Answer:
13.82 %.
Explanation:
- The % yield is calculated from the relation:
% yield = [(actual mass of NH₃) / (theoretical mass of NH₃)] x 100.
The actual mass of NH₃ = 45.5 g.
- Now, we should calculate the theoretical mass of NH₃ produced upon reaction of 13.0 moles N₂ and 29.0 moles H₂.
- From the balanced equation (N₂ + 3H₂ → 2NH₃), it is clear that every 1.0 mole of N₂ reacts with 3.0 moles of H₂ to produce 2.0 moles of NH₃.
- The limiting reactant is H₂ (29.0 moles) that requires 9.667 moles of N₂ (excess) to be completely reacted.

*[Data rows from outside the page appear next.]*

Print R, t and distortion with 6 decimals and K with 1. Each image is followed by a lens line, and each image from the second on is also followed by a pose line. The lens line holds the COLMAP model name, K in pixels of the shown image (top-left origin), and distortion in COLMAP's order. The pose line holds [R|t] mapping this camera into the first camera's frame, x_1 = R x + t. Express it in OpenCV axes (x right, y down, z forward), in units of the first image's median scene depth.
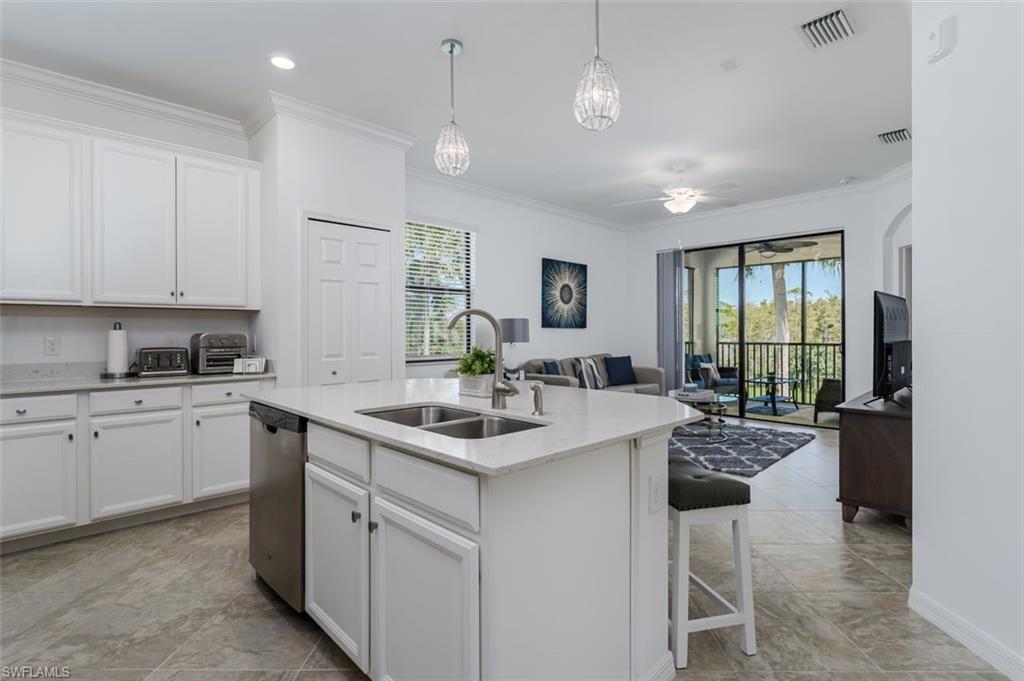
lens RADIAL K [[488.5, 0, 515.0], [0, 488.5, 335.5], [0, 0, 1]] dist [-0.004566, -0.000076]
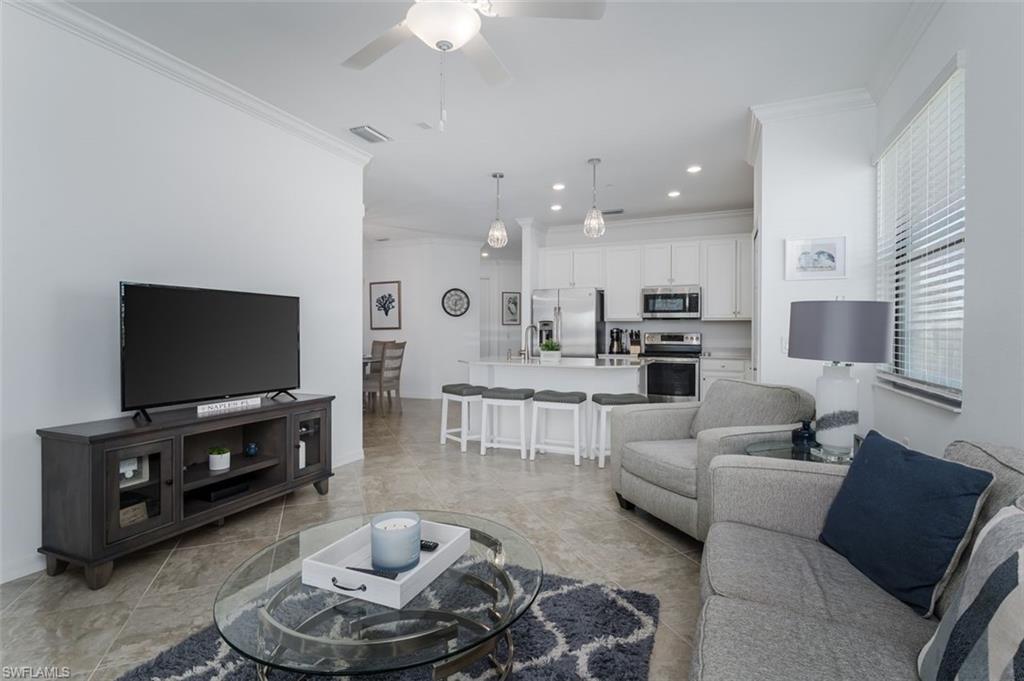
lens RADIAL K [[488.5, 0, 515.0], [0, 488.5, 335.5], [0, 0, 1]] dist [-0.004566, -0.000076]
pose [[-0.923078, 0.002650, -0.384604, 0.320417], [-0.002922, 0.999899, 0.013901, -0.008770], [0.384602, 0.013956, -0.922977, 1.021574]]
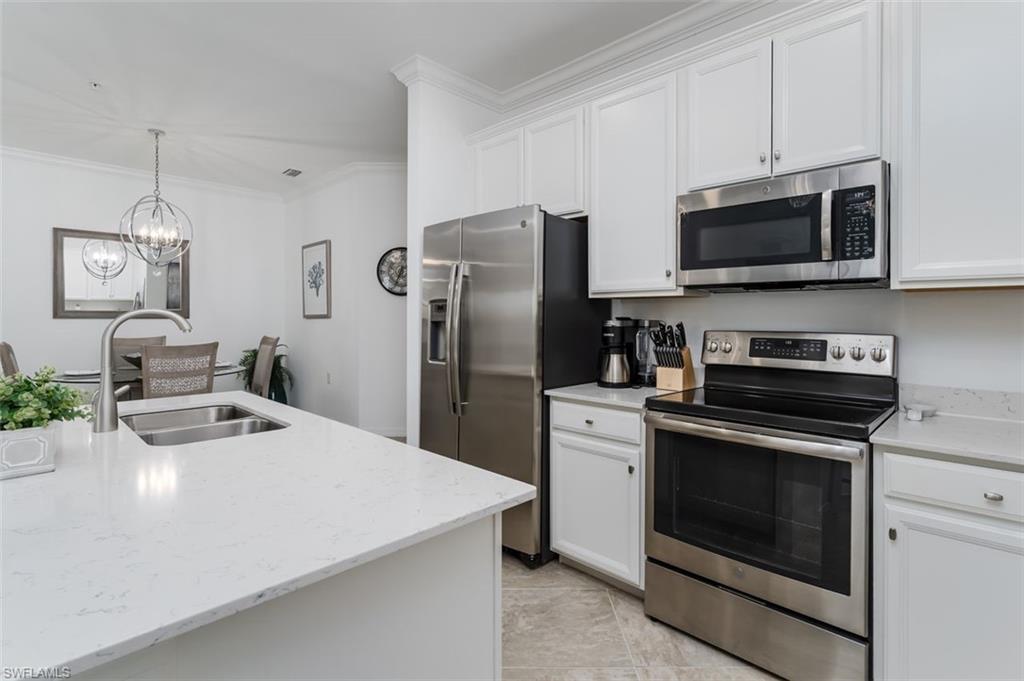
lens RADIAL K [[498.0, 0, 504.4], [0, 498.0, 323.6], [0, 0, 1]] dist [-0.002741, -0.000364]
pose [[-0.999823, -0.002023, -0.018691, -0.189734], [-0.002383, 0.999812, 0.019268, -0.012806], [0.018649, 0.019309, -0.999640, 0.523761]]
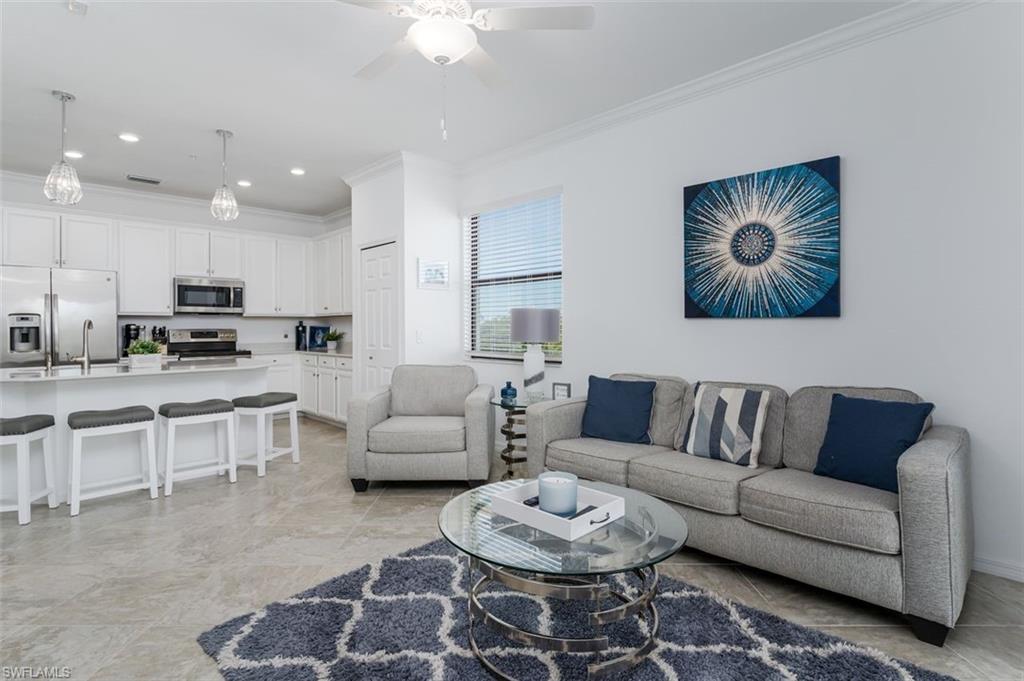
lens RADIAL K [[498.0, 0, 504.4], [0, 498.0, 323.6], [0, 0, 1]] dist [-0.002741, -0.000364]
pose [[0.006073, -0.003684, -0.999975, 0.571399], [0.000047, 0.999993, -0.003683, -0.008082], [0.999982, -0.000025, 0.006073, 0.763462]]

Using cross multiplication:
3.0 moles of H₂ produces → 2.0 moles of NH₃, from the stichiometry,
29.0 moles of H₂ produces → ??? moles of NH₃.
∴ The number of moles of NH₃ produced upon reaction of (13.0 moles N₂ and 29.0 moles H₂) = (2.0)(29.0) / (3.0) = 19.333 mol.
- Now, we can calculate the theoretical mass of NH₃ produced = n x molar mass = (19.333 mole)(17.031 g/mol) = 329.266 g.
∴ % yield = [(actual mass of NH₃) / (theoretical mass of NH₃)] x 100 = [(45.5 g) / (329.266 g)] x 100 = 13.82 %.